Becoming an entrepreneur means sacrificing your family (at least in Vijay’s view)
“My investors can pick up the phone and call me at 12 at night, 1 in the morning, 5 in the morning,” Vijay says. “There’s no work-life balance. To achieve great things, you have to sacrifice. It’s hell.”
He went “all in” at the age of 35 or 36 (today he’s 41) and sold everything to fund this startup. If you’re wondering how to become an entrepreneur, he says, “You have to be willing to take all the risks to achieve greatness.”
He regularly works 16- or 18-hour days, as does his wife-slash-business-partner. “If you don’t work seven days a week,” he says, “you’re living in a bubble. I don’t watch TV. I don’t go out. I work. I’ve got my India teams, I think about manufacturing. I yell, I scream, I throw tantrums at 1 a.m. I ask my India team, ‘What’s happening?!’ and then get on a plane and go out there.”
If you’re thinking about starting a company because you want to live a comfortable life, Vijay recommends you look elsewhere. “That’s the mistake people make. They go into business to buy a fancy car. I went from an Audi to a used Jeep with 120,000 miles. It’s a sacrifice.”

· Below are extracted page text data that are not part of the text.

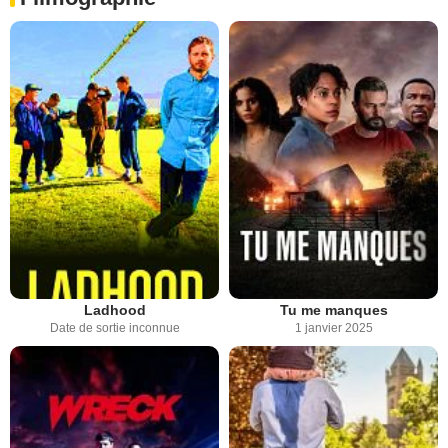
Ladhood
Tu me manques
Date de sortie inconnue
1 janvier 2025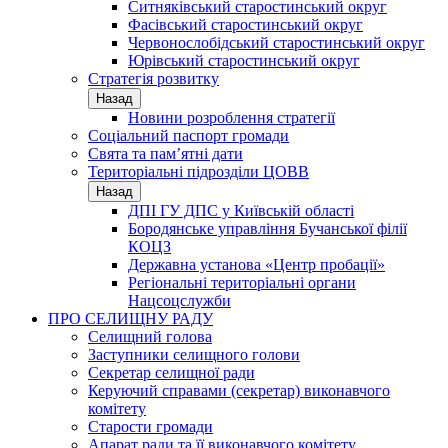
Ситняківський старостинський округ
Фасівський старостинський округ
Червонослобідський старостинський округ
Юрівський старостинський округ
Стратегія розвитку
Назад
Новини розроблення стратегії
Соціальний паспорт громади
Свята та пам’ятні дати
Територіальні підрозділи ЦОВВ
Назад
ДПІ ГУ ДПС у Київській області
Бородянське управління Бучанської філії
КОЦЗ
Державна установа «Центр пробації»
Регіональні територіальні органи
Нацсоцслужби
ПРО СЕЛИЩНУ РАДУ
Селищний голова
Заступники селищного голови
Секретар селищної ради
Керуючий справами (секретар) виконавчого
комітету
Старости громади
Апарат ради та її виконавчого комітету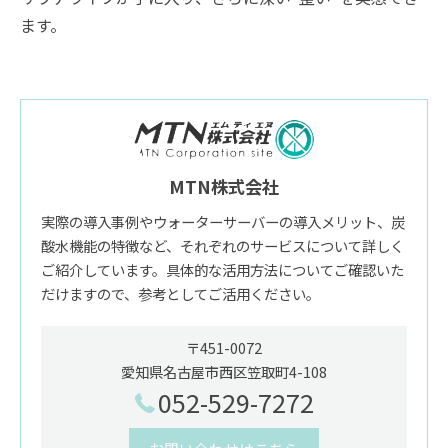
ます。
MTN株式会社
実際の導入事例やウォーターサーバーの導入メリット、炭
酸水機能の特徴など、それぞれのサービスについて詳しく
ご紹介しています。具体的な活用方法についてご確認いた
だけますので、参考としてご活用ください。
〒451-0072
愛知県名古屋市西区笠取町4-108
052-529-7272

The sacrifices extend to his home life. Vijay has missed all of his twins’ first days of school and he and Renju never go out for a date night. “It’s simple. Someone has to pay, and that’s me. My wife is the same; she works 60 or 70 hours a week, like me. We have a nanny.”
It’s worth it, Vijay says, because his kids view him as a “powerful entrepreneur.” They visit his factory, run around the office and even occasionally crash business meetings. “I’m not looking to coddle my kids. I want them to be great. That starts with me setting an example for my kids and showing them that work comes first.” He demands perfection from his 5-year-olds, he says.
“I’m not building a company,” Vijay says, “I’m building a legacy for my kids. I told my wife, ‘You didn’t marry someone to sit on his ass . . . There’s no honor in that.”
Vijay has worked with multimillionaires and top entrepreneurs in the past, he says, and has noticed common traits: “They’re all workaholics. None drink. None smoke. They’re in their 60s but look like they’re in their 40s because they’ve dedicated themselves to success.”
He pauses. “Also, they all have multiple divorces. I’m just fortunate.”